## What you are asked to do
Print every line of the saved data entries below verbatim, from the first entry through the last.

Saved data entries

□ □ □ □ □ □ □

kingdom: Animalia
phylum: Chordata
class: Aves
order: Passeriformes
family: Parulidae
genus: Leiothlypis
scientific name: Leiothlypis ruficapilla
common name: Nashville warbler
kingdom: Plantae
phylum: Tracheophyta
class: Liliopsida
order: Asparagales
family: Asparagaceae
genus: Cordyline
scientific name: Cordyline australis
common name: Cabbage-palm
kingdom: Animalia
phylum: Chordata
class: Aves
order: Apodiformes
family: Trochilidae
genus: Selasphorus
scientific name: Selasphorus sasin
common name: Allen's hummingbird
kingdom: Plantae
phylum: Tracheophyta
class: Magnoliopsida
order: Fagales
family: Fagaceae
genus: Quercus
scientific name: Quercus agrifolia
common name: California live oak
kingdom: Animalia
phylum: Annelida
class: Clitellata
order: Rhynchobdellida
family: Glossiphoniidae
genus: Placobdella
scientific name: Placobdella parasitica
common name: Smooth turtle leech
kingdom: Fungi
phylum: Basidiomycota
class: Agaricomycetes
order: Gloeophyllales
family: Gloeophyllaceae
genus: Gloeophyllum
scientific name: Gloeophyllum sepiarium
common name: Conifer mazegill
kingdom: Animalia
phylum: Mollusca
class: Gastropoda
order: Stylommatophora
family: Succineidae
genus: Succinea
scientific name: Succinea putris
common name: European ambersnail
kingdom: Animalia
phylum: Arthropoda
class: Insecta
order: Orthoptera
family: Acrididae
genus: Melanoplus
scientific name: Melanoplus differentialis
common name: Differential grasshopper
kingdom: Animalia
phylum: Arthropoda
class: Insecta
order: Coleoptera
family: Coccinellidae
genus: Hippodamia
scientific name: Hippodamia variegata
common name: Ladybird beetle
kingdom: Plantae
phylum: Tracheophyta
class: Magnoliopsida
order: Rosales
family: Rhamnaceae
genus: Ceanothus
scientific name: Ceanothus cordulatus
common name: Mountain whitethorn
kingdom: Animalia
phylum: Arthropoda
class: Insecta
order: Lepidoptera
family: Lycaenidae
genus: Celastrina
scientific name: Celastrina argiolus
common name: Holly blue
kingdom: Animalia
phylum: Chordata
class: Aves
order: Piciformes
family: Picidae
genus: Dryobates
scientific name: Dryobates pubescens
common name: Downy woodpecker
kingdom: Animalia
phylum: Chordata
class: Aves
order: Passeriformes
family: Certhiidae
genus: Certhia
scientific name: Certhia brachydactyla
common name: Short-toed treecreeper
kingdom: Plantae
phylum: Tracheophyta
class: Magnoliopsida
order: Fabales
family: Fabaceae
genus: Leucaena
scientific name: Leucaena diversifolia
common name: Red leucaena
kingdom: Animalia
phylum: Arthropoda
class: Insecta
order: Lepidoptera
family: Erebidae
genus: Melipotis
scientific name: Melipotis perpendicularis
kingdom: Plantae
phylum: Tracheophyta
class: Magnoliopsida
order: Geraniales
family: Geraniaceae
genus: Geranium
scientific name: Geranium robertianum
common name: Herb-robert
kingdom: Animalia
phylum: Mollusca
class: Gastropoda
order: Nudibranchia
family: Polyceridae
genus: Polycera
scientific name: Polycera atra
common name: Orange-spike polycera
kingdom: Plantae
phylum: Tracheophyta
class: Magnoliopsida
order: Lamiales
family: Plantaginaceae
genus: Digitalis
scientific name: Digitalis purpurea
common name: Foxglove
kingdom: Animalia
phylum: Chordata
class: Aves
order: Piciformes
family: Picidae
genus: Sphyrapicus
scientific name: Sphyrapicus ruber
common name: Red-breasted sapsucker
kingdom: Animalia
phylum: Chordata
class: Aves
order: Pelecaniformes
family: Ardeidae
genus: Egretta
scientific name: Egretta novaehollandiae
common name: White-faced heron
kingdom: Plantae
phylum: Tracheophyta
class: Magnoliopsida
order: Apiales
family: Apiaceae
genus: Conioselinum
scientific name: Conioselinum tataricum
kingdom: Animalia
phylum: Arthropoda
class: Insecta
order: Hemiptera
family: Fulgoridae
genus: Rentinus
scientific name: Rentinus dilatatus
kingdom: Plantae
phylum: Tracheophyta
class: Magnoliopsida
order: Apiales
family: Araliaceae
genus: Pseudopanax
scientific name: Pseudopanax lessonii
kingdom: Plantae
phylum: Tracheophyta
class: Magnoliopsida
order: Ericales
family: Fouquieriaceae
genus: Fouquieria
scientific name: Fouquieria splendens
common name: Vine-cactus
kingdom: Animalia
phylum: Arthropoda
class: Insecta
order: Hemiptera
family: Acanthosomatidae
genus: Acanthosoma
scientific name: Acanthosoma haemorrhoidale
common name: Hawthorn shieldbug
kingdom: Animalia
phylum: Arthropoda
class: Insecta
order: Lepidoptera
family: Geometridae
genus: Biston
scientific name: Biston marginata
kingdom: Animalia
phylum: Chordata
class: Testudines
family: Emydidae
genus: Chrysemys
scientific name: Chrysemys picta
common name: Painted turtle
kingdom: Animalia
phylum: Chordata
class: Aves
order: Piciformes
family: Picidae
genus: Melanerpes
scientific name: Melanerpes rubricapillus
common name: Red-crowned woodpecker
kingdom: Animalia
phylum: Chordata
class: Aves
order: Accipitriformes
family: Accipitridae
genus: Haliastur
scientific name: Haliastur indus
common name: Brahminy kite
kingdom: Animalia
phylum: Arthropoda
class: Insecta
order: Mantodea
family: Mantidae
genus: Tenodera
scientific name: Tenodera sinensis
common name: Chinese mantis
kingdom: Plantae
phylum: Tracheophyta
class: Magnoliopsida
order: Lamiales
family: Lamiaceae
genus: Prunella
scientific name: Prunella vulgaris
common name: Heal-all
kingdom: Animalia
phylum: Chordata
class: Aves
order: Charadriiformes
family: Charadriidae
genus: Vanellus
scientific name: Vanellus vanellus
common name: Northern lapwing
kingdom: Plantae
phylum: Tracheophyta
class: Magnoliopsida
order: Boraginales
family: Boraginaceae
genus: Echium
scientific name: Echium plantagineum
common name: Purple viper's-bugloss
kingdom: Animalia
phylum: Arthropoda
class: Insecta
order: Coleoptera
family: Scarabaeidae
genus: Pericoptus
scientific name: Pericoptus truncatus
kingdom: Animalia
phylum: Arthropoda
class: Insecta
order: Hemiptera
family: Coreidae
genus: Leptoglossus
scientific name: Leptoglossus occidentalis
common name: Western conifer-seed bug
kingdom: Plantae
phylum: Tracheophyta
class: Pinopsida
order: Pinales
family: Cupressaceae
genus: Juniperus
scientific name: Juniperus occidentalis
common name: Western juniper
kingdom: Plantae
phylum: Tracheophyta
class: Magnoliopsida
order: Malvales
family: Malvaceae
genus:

□ □ □ □ □ □ □

## Result
kingdom: Animalia
phylum: Chordata
class: Aves
order: Passeriformes
family: Parulidae
genus: Leiothlypis
scientific name: Leiothlypis ruficapilla
common name: Nashville warbler
kingdom: Plantae
phylum: Tracheophyta
class: Liliopsida
order: Asparagales
family: Asparagaceae
genus: Cordyline
scientific name: Cordyline australis
common name: Cabbage-palm
kingdom: Animalia
phylum: Chordata
class: Aves
order: Apodiformes
family: Trochilidae
genus: Selasphorus
scientific name: Selasphorus sasin
common name: Allen's hummingbird
kingdom: Plantae
phylum: Tracheophyta
class: Magnoliopsida
order: Fagales
family: Fagaceae
genus: Quercus
scientific name: Quercus agrifolia
common name: California live oak
kingdom: Animalia
phylum: Annelida
class: Clitellata
order: Rhynchobdellida
family: Glossiphoniidae
genus: Placobdella
scientific name: Placobdella parasitica
common name: Smooth turtle leech
kingdom: Fungi
phylum: Basidiomycota
class: Agaricomycetes
order: Gloeophyllales
family: Gloeophyllaceae
genus: Gloeophyllum
scientific name: Gloeophyllum sepiarium
common name: Conifer mazegill
kingdom: Animalia
phylum: Mollusca
class: Gastropoda
order: Stylommatophora
family: Succineidae
genus: Succinea
scientific name: Succinea putris
common name: European ambersnail
kingdom: Animalia
phylum: Arthropoda
class: Insecta
order: Orthoptera
family: Acrididae
genus: Melanoplus
scientific name: Melanoplus differentialis
common name: Differential grasshopper
kingdom: Animalia
phylum: Arthropoda
class: Insecta
order: Coleoptera
family: Coccinellidae
genus: Hippodamia
scientific name: Hippodamia variegata
common name: Ladybird beetle
kingdom: Plantae
phylum: Tracheophyta
class: Magnoliopsida
order: Rosales
family: Rhamnaceae
genus: Ceanothus
scientific name: Ceanothus cordulatus
common name: Mountain whitethorn
kingdom: Animalia
phylum: Arthropoda
class: Insecta
order: Lepidoptera
family: Lycaenidae
genus: Celastrina
scientific name: Celastrina argiolus
common name: Holly blue
kingdom: Animalia
phylum: Chordata
class: Aves
order: Piciformes
family: Picidae
genus: Dryobates
scientific name: Dryobates pubescens
common name: Downy woodpecker
kingdom: Animalia
phylum: Chordata
class: Aves
order: Passeriformes
family: Certhiidae
genus: Certhia
scientific name: Certhia brachydactyla
common name: Short-toed treecreeper
kingdom: Plantae
phylum: Tracheophyta
class: Magnoliopsida
order: Fabales
family: Fabaceae
genus: Leucaena
scientific name: Leucaena diversifolia
common name: Red leucaena
kingdom: Animalia
phylum: Arthropoda
class: Insecta
order: Lepidoptera
family: Erebidae
genus: Melipotis
scientific name: Melipotis perpendicularis
kingdom: Plantae
phylum: Tracheophyta
class: Magnoliopsida
order: Geraniales
family: Geraniaceae
genus: Geranium
scientific name: Geranium robertianum
common name: Herb-robert
kingdom: Animalia
phylum: Mollusca
class: Gastropoda
order: Nudibranchia
family: Polyceridae
genus: Polycera
scientific name: Polycera atra
common name: Orange-spike polycera
kingdom: Plantae
phylum: Tracheophyta
class: Magnoliopsida
order: Lamiales
family: Plantaginaceae
genus: Digitalis
scientific name: Digitalis purpurea
common name: Foxglove
kingdom: Animalia
phylum: Chordata
class: Aves
order: Piciformes
family: Picidae
genus: Sphyrapicus
scientific name: Sphyrapicus ruber
common name: Red-breasted sapsucker
kingdom: Animalia
phylum: Chordata
class: Aves
order: Pelecaniformes
family: Ardeidae
genus: Egretta
scientific name: Egretta novaehollandiae
common name: White-faced heron
kingdom: Plantae
phylum: Tracheophyta
class: Magnoliopsida
order: Apiales
family: Apiaceae
genus: Conioselinum
scientific name: Conioselinum tataricum
kingdom: Animalia
phylum: Arthropoda
class: Insecta
order: Hemiptera
family: Fulgoridae
genus: Rentinus
scientific name: Rentinus dilatatus
kingdom: Plantae
phylum: Tracheophyta
class: Magnoliopsida
order: Apiales
family: Araliaceae
genus: Pseudopanax
scientific name: Pseudopanax lessonii
kingdom: Plantae
phylum: Tracheophyta
class: Magnoliopsida
order: Ericales
family: Fouquieriaceae
genus: Fouquieria
scientific name: Fouquieria splendens
common name: Vine-cactus
kingdom: Animalia
phylum: Arthropoda
class: Insecta
order: Hemiptera
family: Acanthosomatidae
genus: Acanthosoma
scientific name: Acanthosoma haemorrhoidale
common name: Hawthorn shieldbug
kingdom: Animalia
phylum: Arthropoda
class: Insecta
order: Lepidoptera
family: Geometridae
genus: Biston
scientific name: Biston marginata
kingdom: Animalia
phylum: Chordata
class: Testudines
family: Emydidae
genus: Chrysemys
scientific name: Chrysemys picta
common name: Painted turtle
kingdom: Animalia
phylum: Chordata
class: Aves
order: Piciformes
family: Picidae
genus: Melanerpes
scientific name: Melanerpes rubricapillus
common name: Red-crowned woodpecker
kingdom: Animalia
phylum: Chordata
class: Aves
order: Accipitriformes
family: Accipitridae
genus: Haliastur
scientific name: Haliastur indus
common name: Brahminy kite
kingdom: Animalia
phylum: Arthropoda
class: Insecta
order: Mantodea
family: Mantidae
genus: Tenodera
scientific name: Tenodera sinensis
common name: Chinese mantis
kingdom: Plantae
phylum: Tracheophyta
class: Magnoliopsida
order: Lamiales
family: Lamiaceae
genus: Prunella
scientific name: Prunella vulgaris
common name: Heal-all
kingdom: Animalia
phylum: Chordata
class: Aves
order: Charadriiformes
family: Charadriidae
genus: Vanellus
scientific name: Vanellus vanellus
common name: Northern lapwing
kingdom: Plantae
phylum: Tracheophyta
class: Magnoliopsida
order: Boraginales
family: Boraginaceae
genus: Echium
scientific name: Echium plantagineum
common name: Purple viper's-bugloss
kingdom: Animalia
phylum: Arthropoda
class: Insecta
order: Coleoptera
family: Scarabaeidae
genus: Pericoptus
scientific name: Pericoptus truncatus
kingdom: Animalia
phylum: Arthropoda
class: Insecta
order: Hemiptera
family: Coreidae
genus: Leptoglossus
scientific name: Leptoglossus occidentalis
common name: Western conifer-seed bug
kingdom: Plantae
phylum: Tracheophyta
class: Pinopsida
order: Pinales
family: Cupressaceae
genus: Juniperus
scientific name: Juniperus occidentalis
common name: Western juniper
kingdom: Plantae
phylum: Tracheophyta
class: Magnoliopsida
order: Malvales
family: Malvaceae
genus:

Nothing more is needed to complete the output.